## Task item
Using the listing below, keep only the lines with the word "Figure" and copy them.

## Supplied entries
----------
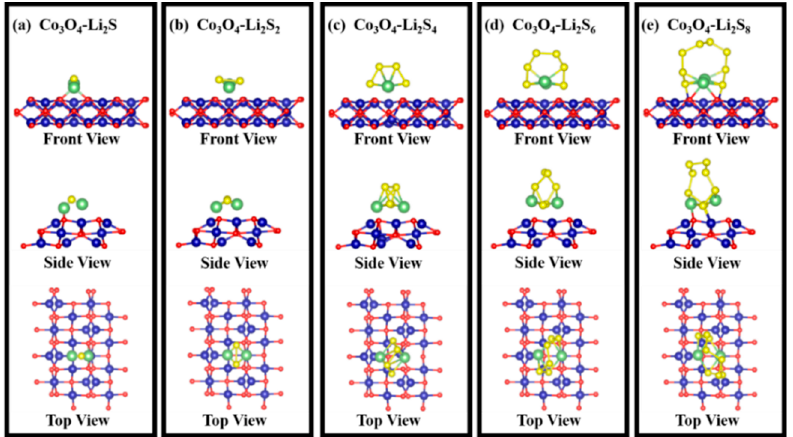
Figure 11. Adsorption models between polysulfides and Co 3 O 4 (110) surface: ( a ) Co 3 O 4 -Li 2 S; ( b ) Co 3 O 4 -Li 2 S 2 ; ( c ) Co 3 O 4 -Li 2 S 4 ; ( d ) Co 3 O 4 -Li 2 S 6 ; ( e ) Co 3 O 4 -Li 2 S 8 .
----------
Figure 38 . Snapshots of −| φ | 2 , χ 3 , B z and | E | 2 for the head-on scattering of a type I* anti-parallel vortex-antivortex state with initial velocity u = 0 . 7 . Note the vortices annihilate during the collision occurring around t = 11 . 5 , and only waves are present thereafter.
----------
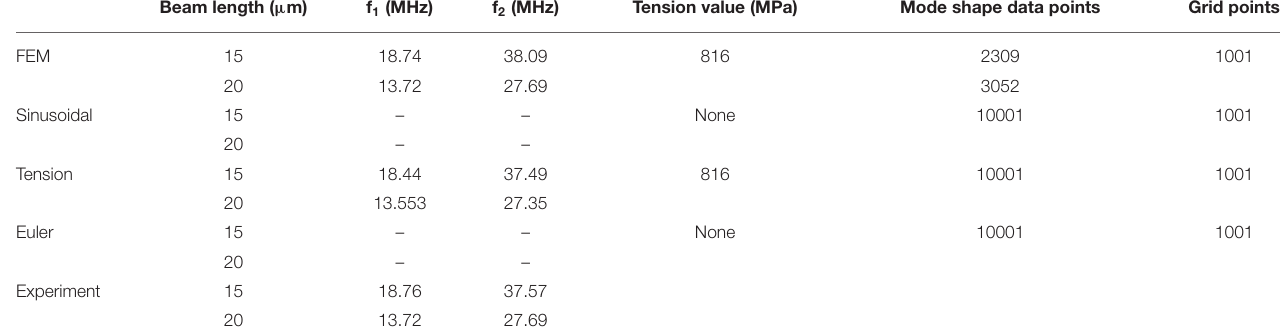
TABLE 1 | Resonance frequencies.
----------
## Reply
Figure 11. Adsorption models between polysulfides and Co 3 O 4 (110) surface: ( a ) Co 3 O 4 -Li 2 S; ( b ) Co 3 O 4 -Li 2 S 2 ; ( c ) Co 3 O 4 -Li 2 S 4 ; ( d ) Co 3 O 4 -Li 2 S 6 ; ( e ) Co 3 O 4 -Li 2 S 8 .
Figure 38 . Snapshots of −| φ | 2 , χ 3 , B z and | E | 2 for the head-on scattering of a type I* anti-parallel vortex-antivortex state with initial velocity u = 0 . 7 . Note the vortices annihilate during the collision occurring around t = 11 . 5 , and only waves are present thereafter.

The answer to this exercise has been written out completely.